Faire fi de ce jumelage et de nos liens historiques avec Miquelon est d’autant plus regrettable que cela tranche avec la pratique établie en 2004, puis rééditée en 2009, de souligner ces deux jumelages simultanément en impliquant les trois partenaires à la fois. Cette façon de faire initiée il y a 10 ans avait d’ailleurs permis aux gens de la Manche de faire la connaissance de leurs compatriotes de St-Pierre et Miquelon ici même dans l’archipel, grâce à l’intermédiaire des Madelinots.
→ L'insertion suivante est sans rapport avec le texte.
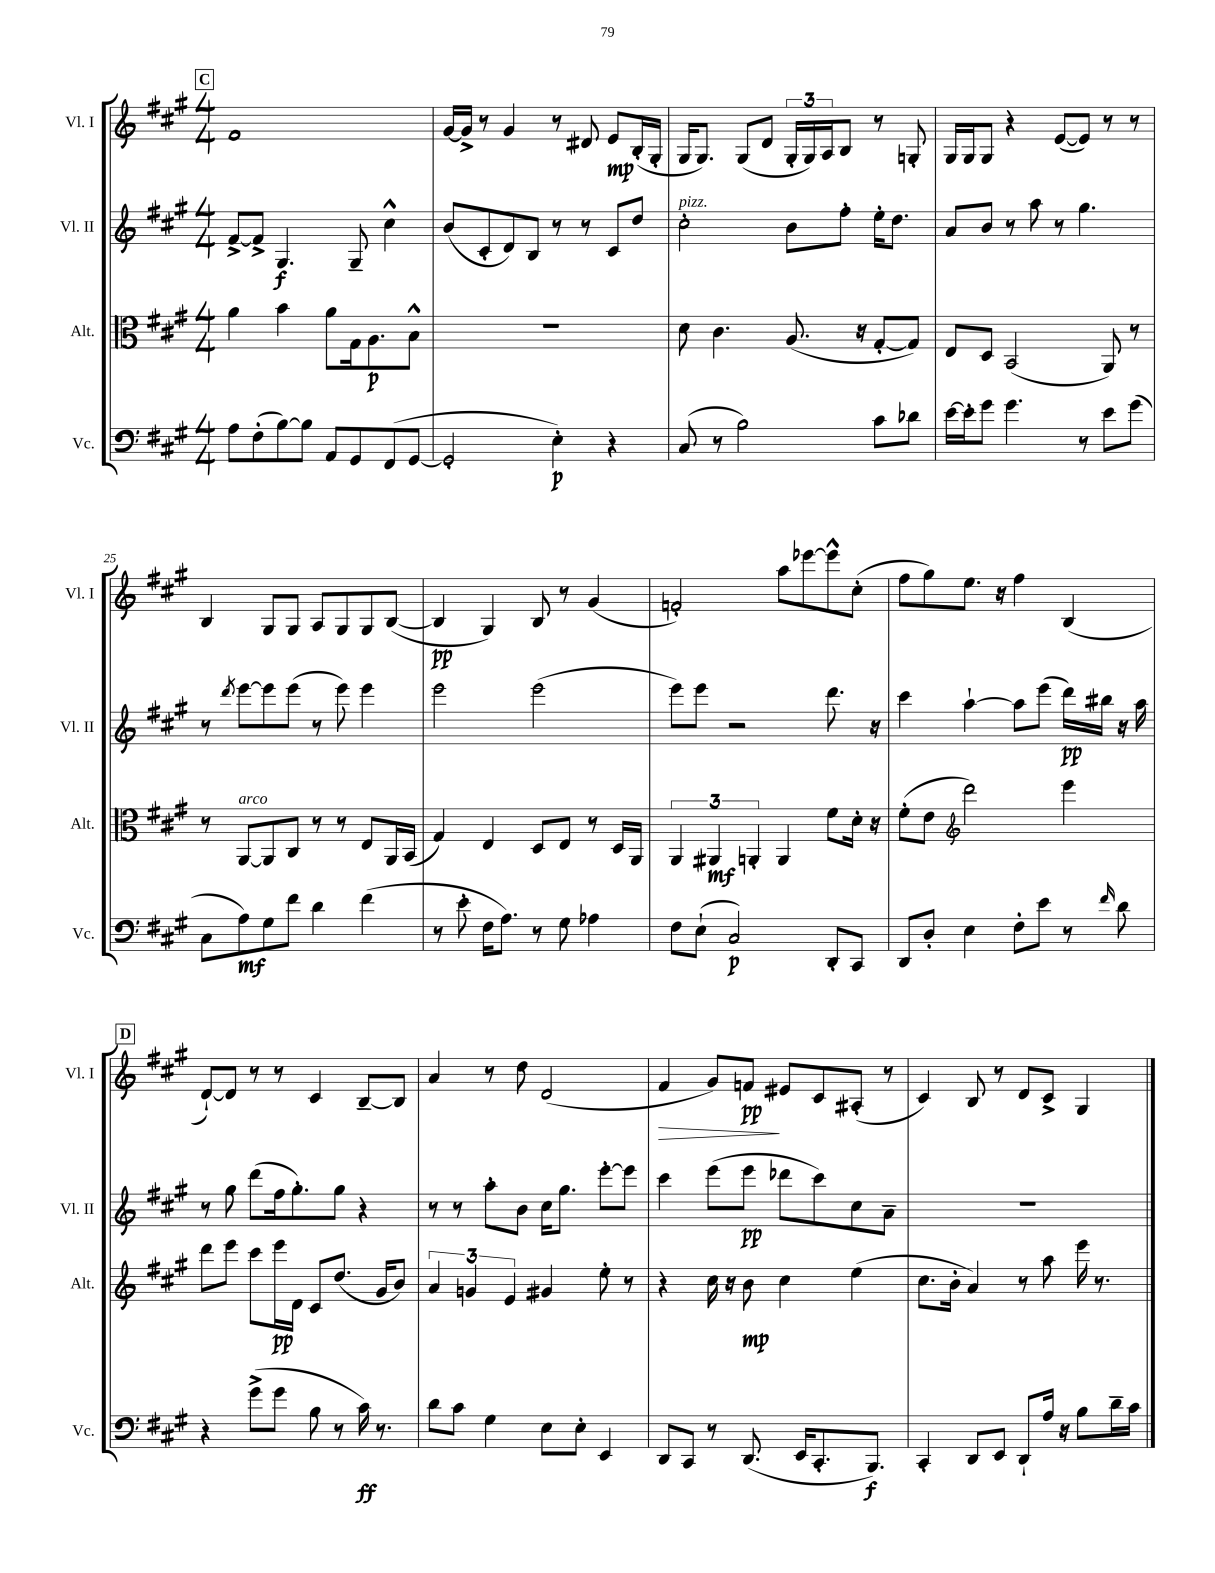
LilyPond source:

<<
\new StaffGroup <<
\new Staff = "s0" \with { instrumentName = "Vl. I" shortInstrumentName = "Vl. I" } {
    \clef treble \key a \major \numericTimeSignature \time 4/4
    \mark \markup { \box "C" } fis'1 |
    gis'16~ gis'16-> r8 gis'4 r8 dis'8 e'8\mp b16-.( gis16-. |
    gis16 gis8.) gis8( d'8 \tuplet 3/2 { gis16-. gis16) a16 } b8 r8 g8-. |
    gis16 gis16 gis8 r4 e'8~( e'8) r8 r8 |
    b4 gis8 gis8 a8 gis8 gis8 b8~( |
    b4\pp gis4) b8 r8 gis'4( |
    f'2-.) a''8 ees'''8~ ees'''8-^ cis''8-.( |
    fis''8 gis''8) e''8. r16 fis''4 b4( |
    \mark \markup { \box "D" } d'8~-!) d'8 r8 r8 cis'4 b8~-- b8 |
    a'4 r8 d''8 d'2( |
    fis'4\> gis'8) f'8\pp\! eis'8 cis'8 ais8-.( r8 |
    cis'4) b8 r8 d'8 cis'8-> gis4 \bar "|." |
}
\new Staff = "s1" \with { instrumentName = "Vl. II" shortInstrumentName = "Vl. II" } {
    \clef treble \key a \major \numericTimeSignature \time 4/4
    \mark \markup { \box "C" } fis'8~-> fis'8-> gis4.\f gis8-- cis''4-^ |
    b'8( cis'8-. d'8) b8 r8 r8 cis'8 d''8 |
    cis''2-.^\markup { \italic "pizz." } b'8 fis''8-. e''16-. d''8. |
    a'8 b'8 r8 a''8 r8 gis''4. |
    r8 \acciaccatura { d'''8 } e'''8~ e'''8 e'''8( r8 e'''8) e'''4 |
    e'''2 e'''2( |
    e'''8) e'''8 r2 d'''8. r16 |
    cis'''4 a''4~-! a''8 e'''8( d'''16\pp) bis''16 r16 a''16 |
    \mark \markup { \box "D" } r8 gis''8 d'''8( fis''16 gis''8.-.) gis''8 r4 |
    r8 r8 a''8-. b'8 cis''16 gis''8. e'''8~-. e'''8 |
    cis'''4 e'''8( e'''8\pp des'''8 cis'''8) cis''8 a'8-- |
    R1 \bar "|." |
}
\new Staff = "s2" \with { instrumentName = "Alt." shortInstrumentName = "Alt." } {
    \clef alto \key a \major \numericTimeSignature \time 4/4
    \mark \markup { \box "C" } a'4 b'4 a'8 gis16 a8.\p b8-^ |
    R1 |
    d'8 cis'4. a8.( r16 gis8~-. gis8) |
    e8 d8 b,2( a,8) r8 |
    r8 a,8~^\markup { \italic "arco" } a,8 cis8 r8 r8 e8 a,16 b,16( |
    gis4) e4 d8 e8 r8 d16 a,16 |
    \tuplet 3/2 { a,4 ais,4\mf a,4-. } a,4 fis'8 d'16-. r16 |
    fis'8-.( e'8 \clef treble d'''2) e'''4 |
    \mark \markup { \box "D" } d'''8 e'''8 cis'''8 e'''16\pp d'16 cis'8 d''8.( gis'16 b'8) |
    \tuplet 3/2 { a'4 g'4 e'4 } gis'4 e''8-. r8 |
    r4 cis''16 r16 b'8\mp cis''4 e''4( |
    cis''8. b'16-. a'4) r8 a''8 e'''16 r8. \bar "|." |
}
\new Staff = "s3" \with { instrumentName = "Vc." shortInstrumentName = "Vc." } {
    \clef bass \key a \major \numericTimeSignature \time 4/4
    \mark \markup { \box "C" } a8 fis8-.( b8~) b8 a,8 gis,8 fis,8( gis,8~ |
    gis,2-. e4-.\p) r4 |
    cis8( r8 b2) cis'8 des'8 |
    e'16~ e'16-. gis'8 gis'4. r8 e'8 gis'8( |
    cis8 a8\mf) gis8 fis'8 d'4 fis'4( |
    r8 e'8-. fis16 a8.) r8 gis8 aes4 |
    fis8 e8-!( cis2\p) d,8-. cis,8 |
    d,8 d8-. e4 fis8-. e'8 r8 \grace { fis'16 } d'8 |
    \mark \markup { \box "D" } r4 gis'8->( gis'8 b8 r8 cis'16\ff) r8. |
    d'8 cis'8 gis4 e8 e8-. e,4 |
    d,8 cis,8 r8 d,8.( e,16 cis,8.-. b,,8.\f) |
    cis,4-. d,8 e,8 d,8-! a16 r16 b8 d'16-- cis'16 \bar "|." |
}
>>
>>
\layout { \context { \Score currentBarNumber = #21 } }
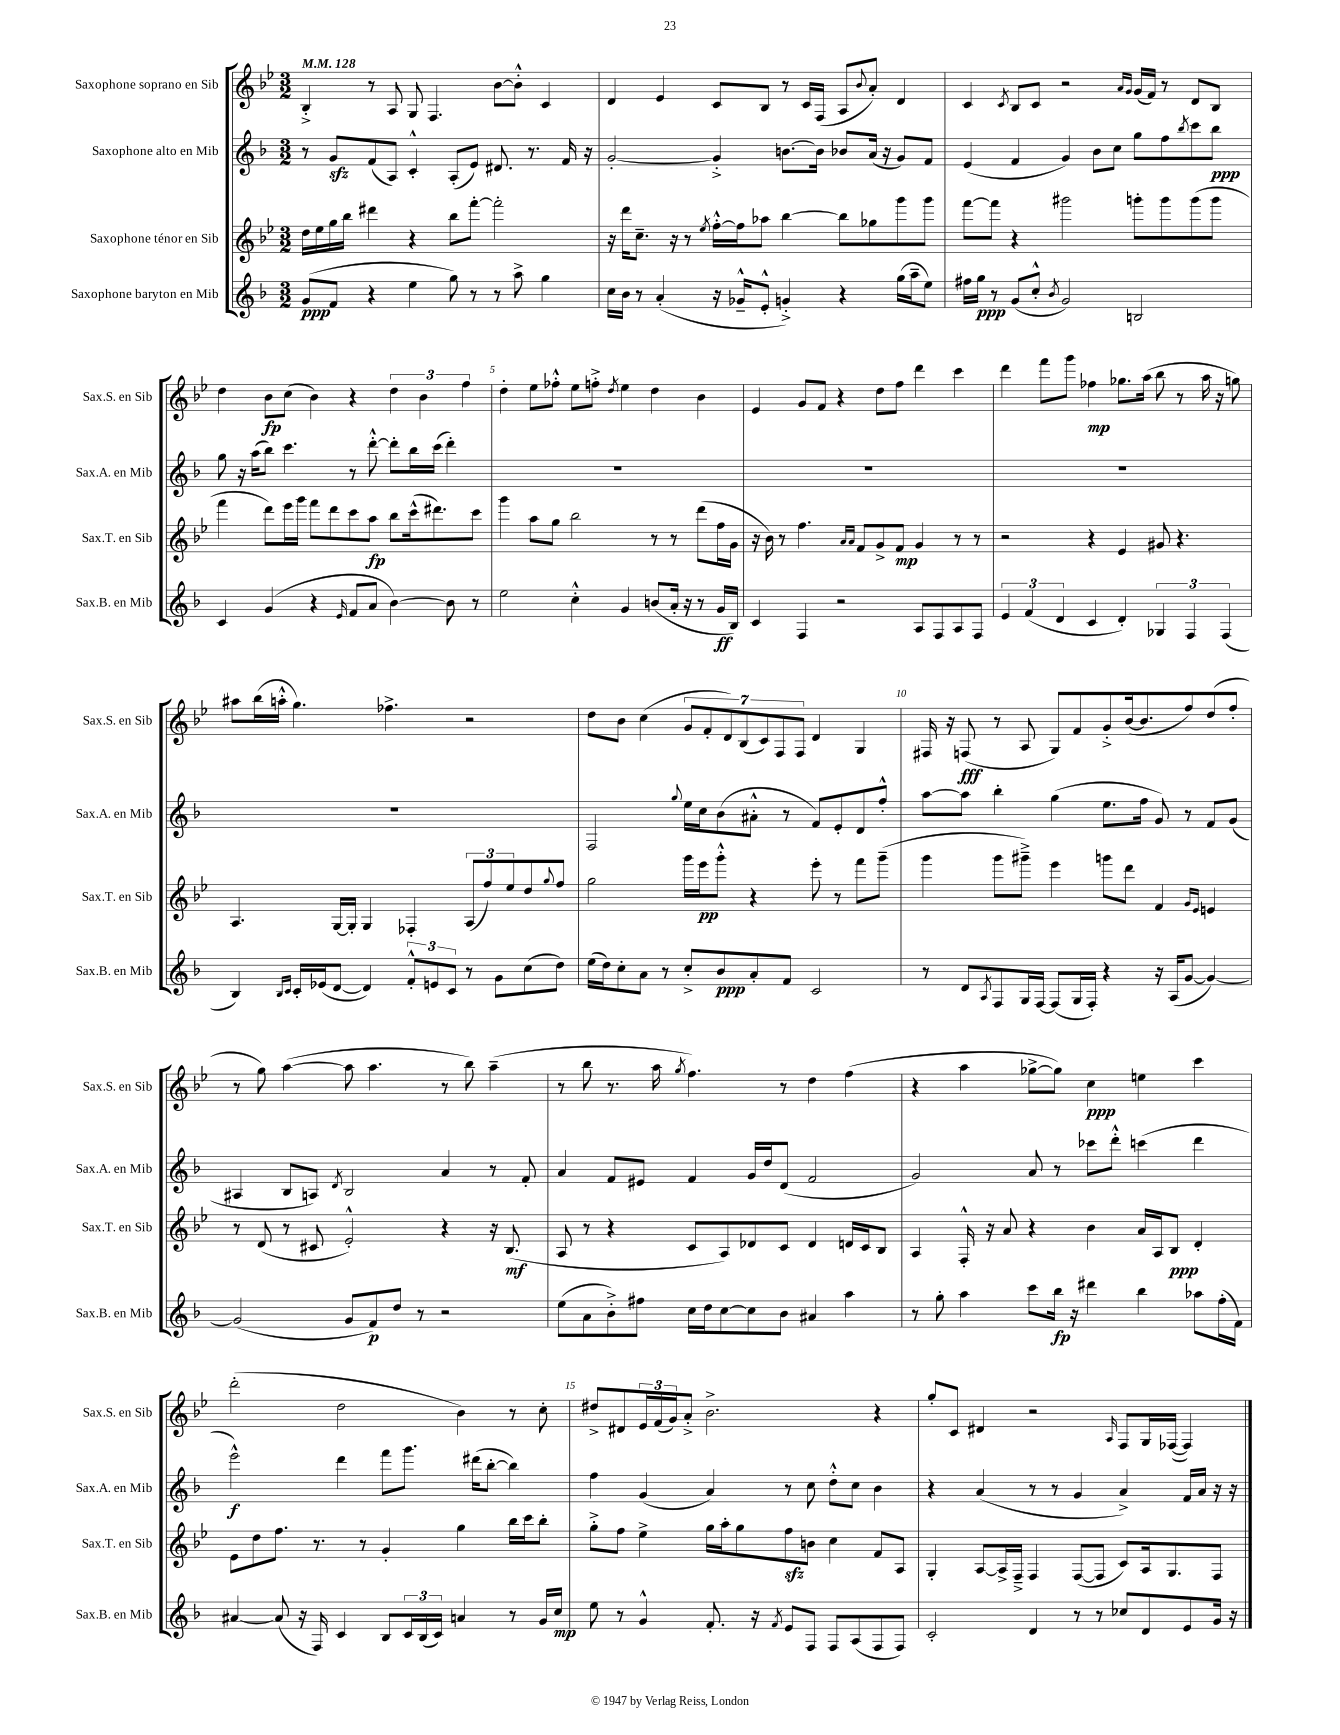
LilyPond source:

<<
\new StaffGroup <<
\new Staff = "s0" \with { instrumentName = "Saxophone soprano en Sib" shortInstrumentName = "Sax.S. en Sib" } {
    \clef treble \key bes \major \numericTimeSignature \time 3/2 \tempo 4 = 128
    bes4-.-> r8 a8 g8 f4. bes'8~ bes'8-.-^ c'4 |
    d'4 ees'4 c'8 bes8 r8 c'16 f16( a8 \appoggiatura { bes'8 } a'8-.) d'4 |
    c'4 \acciaccatura { c'8 } bes8 c'8 r2 \grace { a'16 g'16 } g'16( f'16) r8 d'8 bes8 |
    d''4 bes'8\fp c''8( bes'4) r4 \tuplet 3/2 { d''4 bes'4 f''4 } |
    d''4-. ees''8 fes''8-.-^ ees''8 f''8-.-> \acciaccatura { d''8 } ees''4 d''4 bes'4 |
    ees'4 g'8 f'8 r4 d''8 f''8 d'''4 c'''4 |
    d'''4 f'''8 g'''8 fes''4\mp ges''8. a''16( bes''8 r8 a''16 r16 g''8) |
    ais''8 bes''16( a''16-.-^ g''4.) fes''4.-> r2 |
    d''8 bes'8 c''4( \tuplet 7/4 { g'8 f'8-. d'8) bes8( c'8) f8 f8 } d'4 g4 |
    fis16 r16 f8\fff( r8 a8 g8) f'8 g'8-.-> bes'16~( bes'8. f''8) d''8( f''8-. |
    r8 g''8) a''4~( a''8 a''4. r8 bes''8) a''4--( |
    r8 bes''8 r8. a''16 \acciaccatura { g''8 } f''4.) r8 d''4 f''4( |
    r4 a''4 ges''8~-> ges''8) c''4\ppp e''4 c'''4 |
    d'''2-.( d''2 bes'4) r8 c''8-. |
    dis''8-> dis'8 \tuplet 3/2 { ees'16 f'16( g'16) } a'8-.-> bes'2.-> r4 |
    g''8-. c'8 dis'4 r2 \grace { a16 } f8 g16 fes16~( fes4) \bar "|." |
}
\new Staff = "s1" \with { instrumentName = "Saxophone alto en Mib" shortInstrumentName = "Sax.A. en Mib" } {
    \clef treble \key f \major \numericTimeSignature \time 3/2
    r8 g'8\sfz f'8( a8) c'4-.-^ a8-.( e'8) dis'8. r8. f'16 r16 |
    g'2~-. g'4-.-> b'8.~ b'16 bes'8 a'16( r16 g'8) f'8 |
    e'4( f'4 g'4) bes'8 c''8 g''8 f''8 \acciaccatura { bes''8 } c'''8 bes''8\ppp |
    g''8 r16 a''16( bes''8) c'''4. r8 d'''8~-.-^ d'''8-. bes''16 c'''16( d'''4-.) |
    R1. |
    R1. |
    R1. |
    R1. |
    f2 \appoggiatura { g''8 } e''16 c''16 bes'8( ais'8-.-^ r8 f'8) e'8-. d'8 f''8-.-^ |
    a''8~ a''8 bes''4-. g''4( e''8. f''16 g'8) r8 f'8 g'8( |
    ais4 bes8 a8) \acciaccatura { d'8 } bes2 a'4 r8 f'8-. |
    a'4 f'8 eis'8 f'4 g'16 d''16 d'8( f'2 |
    g'2) a'8 r8 ces'''8 d'''8-.-^ c'''4( d'''4 |
    e'''2-^\f) d'''4 f'''8 g'''8. dis'''16( bes''8~-. bes''4) |
    f''4 g'4( a'4) r8 c''8 d''8-.-^ c''8 bes'4 |
    r4 a'4( r8 r8 g'4 a'4->) f'16 a'16 r16 r16 \bar "|." |
}
\new Staff = "s2" \with { instrumentName = "Saxophone ténor en Sib" shortInstrumentName = "Sax.T. en Sib" } {
    \clef treble \key bes \major \numericTimeSignature \time 3/2
    d''16 ees''16 g''16 bes''16 dis'''4 r4 bes''8 f'''8~-. f'''2-. |
    r16 d'''16 c''8.-- r16 r8 \acciaccatura { ees''8 } f''16~-.-^ f''16 aes''8 bes''4~ bes''8 ges''8 g'''8 g'''8 |
    f'''8~ f'''8 r4 gis'''2 g'''8-. g'''8 g'''8( g'''8 |
    f'''4 d'''8) ees'''16 g'''16 f'''8 d'''8 c'''8 a''8\fp bes''8 c'''16-^( dis'''8.) c'''8 |
    g'''4 a''8 g''8 bes''2 r8 r8 d'''8( f''16 g'16 |
    r16 bes'16) r8 f''4. \grace { a'16 a'16 } f'8 g'8-> f'8\mp g'4 r8 r8 |
    r2 r4 ees'4 gis'8 r4. |
    a4. g16~ g16-. g4 fes4-. \tuplet 3/2 { a8( f''8) ees''8 } d''8 \appoggiatura { g''8 } f''8 |
    g''2 g'''16 ees'''16\pp g'''8-.-^ r4 ees'''8-. r8 f'''8 g'''8--( |
    g'''4 g'''8 gis'''8--->) ees'''4 g'''8 d'''8 f'4 \grace { g'16 ees'16 } e'4 |
    r8 d'8( r8 cis'8 ees'2-.-^) r4 r16 bes8.\mf( |
    a8 r8 r4 c'8 a8) des'8 c'8 des'4 d'16 c'16 bes8 |
    a4 f16-.-^ r16 a'8 r4 bes'4 a'16 a16 bes8\ppp d'4-. |
    ees'8 d''8 f''8. r8. r8 g'4-. g''4 bes''16 c'''16 bes''8-. |
    g''8-.-> f''8 ees''4-> g''16 a''16-. g''8 f''8\sfz b'8 c''4 f'8 a8 |
    g4-. a8~ a16-> f16---> f4 f8~( f8 c'8) a16 g8. f8 \bar "|." |
}
\new Staff = "s3" \with { instrumentName = "Saxophone baryton en Mib" shortInstrumentName = "Sax.B. en Mib" } {
    \clef treble \key f \major \numericTimeSignature \time 3/2
    g'8\ppp( f'8 r4 e''4 g''8) r8 r8 a''8-> g''4 |
    c''16 bes'16 r8 a'4-.( r16 ges'16---^ e'8-.-^ g'4-.->) r4 g''16( a''16-- e''8) |
    fis''16 g''16\ppp r8 g'8( c''8-.-^ \acciaccatura { bes'8 } g'2) b2 |
    c'4 g'4( r4 \grace { e'16 } f'8 a'8 bes'4~) bes'8 r8 |
    e''2 c''4-.-^ g'4 b'8( a'16-. r16 r8 g'16\ff bes16) |
    c'4 f4 r2 a8 f8 a8 f8 |
    \tuplet 3/2 { e'4 f'4( d'4 } c'4 d'4-.) \tuplet 3/2 { ges4 f4 f4( } |
    bes4) \grace { bes16 c'16 } c'16-. ees'16( d'8~ d'4) \tuplet 3/2 { f'8-.-^ e'8 c'8 } r8 g'8 c''8( d''8) |
    e''16( d''16) c''8-. a'8 r8 c''8-.-> bes'8\ppp a'8-. f'8 c'2 |
    r8 d'8 \acciaccatura { a8 } f8 g16 f16~ f8( g16 f16-.) r4 r16 a16( g'8~ g'4~) |
    g'2( g'8 f'8\p) d''8 r8 r2 |
    e''8( a'8 bes'8-.->) fis''8 c''16 d''16 c''8~ c''8 bes'8 ais'4 a''4 |
    r8 g''8-. a''4 c'''8 bes''16\fp r16 dis'''4 bes''4 aes''8 f''16-.( f'16) |
    ais'4~ ais'8( r16 f16) c'4 bes8 \tuplet 3/2 { c'16 bes16( c'16) } a'4 r8 g'16 c''16\mp |
    e''8 r8 g'4-^ f'8.-. r16 \acciaccatura { f'8 } e'8 f8 f8 a8( f8 f8) |
    c'2-. d'4 r8 r8 ces''8 d'8 e'8 g'16 r16 \bar "|." |
}
>>
>>
\layout { \context { \Score \override BarNumber.break-visibility = ##(#f #t #t) barNumberVisibility = #(every-nth-bar-number-visible 5) } }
Ces jumelages parallèles et complémentaires ont par la suite mené à la conclusion d’une entente de coopération décentralisée avec la Manche et Saint-Pierre et Miquelon, signée en 2009, devant permettre d’approfondir ensemble et d’échanger des solutions sur les thématiques communes de la vie insulaire et maritime tels la pêche, le tourisme, l’érosion côtière, les télécommunications, la gestion des matières résiduelles, l’aménagement du territoire, l’environnement, l’énergie, la culture et l’éducation. Il reste beaucoup à faire pour la communauté madelinienne dans chacun de ces domaines et le partage d’expertise avec des partenaires comme ceux de la Manche et de Saint-Pierre et Miquelon n’est pas vain.
Certains diront que ces jumelages ne servent à rien, qu’ils constituent un gaspillage de fonds publics qui ne sert qu’à permettre aux élus et quelques accompagnateurs de se payer un petit voyage aux frais des contribuables. Le refrain est connu, tout comme celui qui veut que les investissements en culture ne rapportent pas. Puis on se dit fiers de nos artistes et artisans qui donnent une notoriété si exceptionnelle et bénéfique à notre archipel…
Le gouvernement du Québec lui-même favorise ces jumelages et les ententes de coopération décentralisée des communautés locales. Depuis la Révolution tranquille que le Québec s’ouvre au monde non seulement à travers la diplomatie gouvernementale mais grâce aux jumelages des communautés locales et aux échanges entre les citoyens qui habitent ces territoires. C’est entre autres ainsi que le Québec et ses régions évoluent, grandissent et innovent. Plusieurs Madelinots ont aussi eu la chance de découvrir ces territoires à travers des stages de travail, des tournées culturelles ou commerciales.
À ce chapitre, les jumelages entre les Iles-de-la-Madeleine et la Commune de Miquelon, les liens avec l’archipel de Saint-Pierre et Miquelon de même qu’avec la Manche ont été féconds et doivent se poursuivre au-delà des délégations officielles une fois aux 5 ans. Les moyens de télécommunication actuels permettent d’ailleurs d’entretenir des liens plus fréquents et permanents. Il y a encore beaucoup à faire, beaucoup à partager, beaucoup à apprendre et cela avec un bénéfice réciproque.